Auto-Mark, Inc. v. Consumer Product Safety Commission
- Jeffrey Bryan
- 0:24-cv-04442
- U.S. District Court · District of Minnesota
- 23
In Auto-Mark, Inc. v. Consumer Product Safety Commission, Judge Jeffrey M. Bryan ruled that the Consumer Product Safety Commission exceeded its legal authority when it defined 'fuel' broadly enough to cover fuel-additive products like those made by Sea Foam, and granted summary judgment in Sea Foam's favor.
Manufacturers of fuel additives, engine cleaners, and similar non-fuel liquids who were potentially subject to the Consumer Product Safety Commission's flame-mitigation device rule for portable fuel containers. The ruling limits the Commission's authority to regulate containers of substances that do not qualify as 'fuels' under the ordinary meaning of that word. Companies in the fuel-additive industry that had been taking compliance steps in response to the Commission's expanded definition of 'fuel' may be affected by this decision.
What happened
In Auto-Mark, Inc. v. Consumer Product Safety Commission (File No. 24-CV-04442), Sea Foam Sales Company, a Minnesota manufacturer of fuel additives since 1942, challenged a federal safety rule requiring 'flame mitigation devices' on portable fuel containers — small spouts or screens that prevent flashback explosions. The Consumer Product Safety Commission had adopted that rule under the Portable Fuel Container Safety Act of 2020, a law aimed at stopping gas-can explosions that killed at least 11 people and sent over 1,200 to emergency rooms between 1998 and 2013. The Commission then defined 'fuel' to include any liquid with a flash point below 140 degrees Fahrenheit that is 'intended to be used as, or in, a fuel mixture to support combustion' — a definition broad enough to sweep in Sea Foam's engine-cleaning additives, which the company argued are not fuels at all.
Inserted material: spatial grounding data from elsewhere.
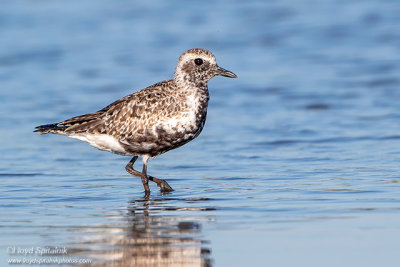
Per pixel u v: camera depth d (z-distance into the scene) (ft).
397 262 31.35
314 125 67.21
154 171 53.16
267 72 89.66
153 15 119.44
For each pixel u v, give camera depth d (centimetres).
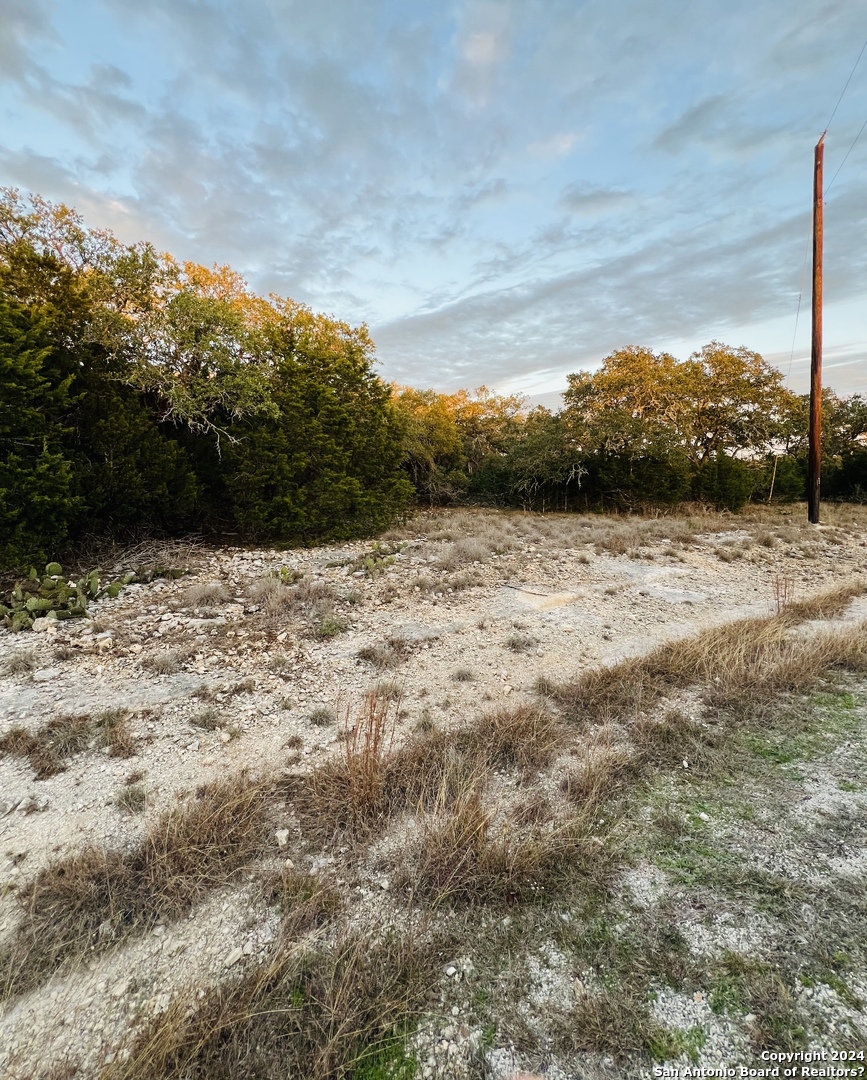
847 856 230
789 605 612
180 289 964
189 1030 159
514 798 277
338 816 259
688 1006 168
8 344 624
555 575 809
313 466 1033
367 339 1427
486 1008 170
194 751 324
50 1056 156
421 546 1010
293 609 607
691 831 249
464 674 439
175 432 1019
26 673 429
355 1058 155
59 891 212
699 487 1900
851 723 351
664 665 439
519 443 2186
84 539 789
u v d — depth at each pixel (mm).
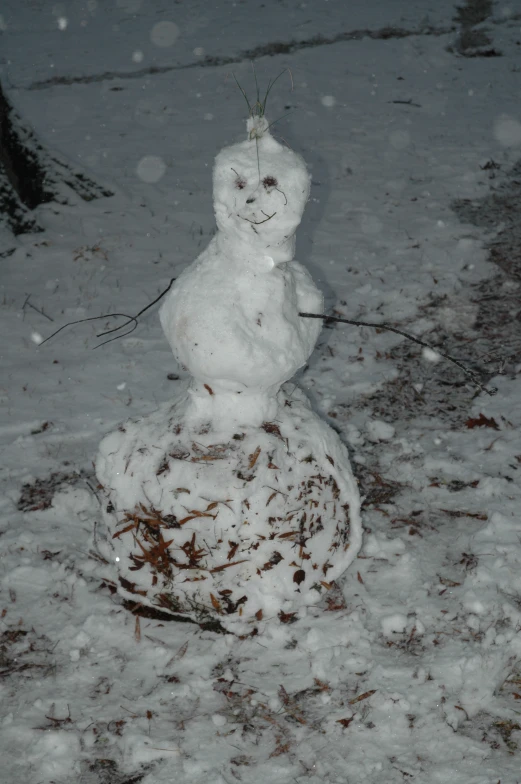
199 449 3658
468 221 6289
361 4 12070
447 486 4230
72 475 4305
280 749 3512
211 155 7684
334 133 8047
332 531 3734
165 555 3656
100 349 4949
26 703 3613
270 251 3529
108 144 7918
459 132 8031
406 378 4750
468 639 3734
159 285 5543
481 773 3449
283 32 10992
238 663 3695
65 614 3828
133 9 12312
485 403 4594
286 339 3586
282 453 3664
Sea Foam sued under the Administrative Procedure Act (a federal law allowing courts to review and set aside unlawful agency actions), arguing the Commission stretched the meaning of 'fuel' far beyond what Congress authorized, acted arbitrarily, and skipped required public-comment procedures. The Commission countered that the lawsuit was filed in the wrong court (a district court rather than a federal appeals court) and too late (more than 60 days after the rule was published), and that key agency letters were not the kind of formal 'final agency action' that courts can review. The court rejected the timing and venue arguments, finding that the relevant statute gave companies a non-mandatory option to go to an appeals court directly — not an exclusive requirement — and also found that only the formal Determination (not the later staff letters) qualified as a reviewable final agency action.
On the core legal question, Judge Bryan granted Sea Foam's motion for summary judgment and denied the Commission's motion. The court found that the ordinary dictionary meaning of 'fuel' — a substance burned to produce heat or power — does not include Sea Foam's additives, which clean engine components and cannot substitute for gasoline or diesel. The court further found that by using the phrase 'fuel mixture,' the Commission extended its regulatory reach beyond what Congress authorized when it passed the 2020 Act, which referred only to 'flammable liquid fuels.' Because the Commission exceeded its statutory authority, the court did not need to rule on Sea Foam's other claims (arbitrary rulemaking and unconstitutional vagueness), and dismissed the case with prejudice — meaning the lawsuit is fully resolved in Sea Foam's favor.
The detailed version
- Auto-Mark, Inc. d/b/a Sea Foam Sales Company v. Consumer Product Safety Commission, No. 24-CV-04442 (JMB/EMB)
- Jeffrey M. Bryan
- September 18, 2025
Background and Parties Plaintiff Auto-Mark, Inc. d/b/a Sea Foam Sales Company (Sea Foam) is a Minnesota corporation that has manufactured fuel-additive and lubricant products since 1942. Its flagship product, Sea Foam Motor Treatment, is poured into fuel tanks or oil reservoirs to clean deposits and improve engine performance. Sea Foam does not market its products as fuels; the EPA (Environmental Protection Agency) classifies them as compounds that 'enhance the quality and efficiency of fuels,' not as fuels themselves. Sea Foam's products have a flash point below 140 degrees Fahrenheit but, according to the record, cannot substitute for engine fuels like gasoline or diesel and do not by themselves produce heat or power.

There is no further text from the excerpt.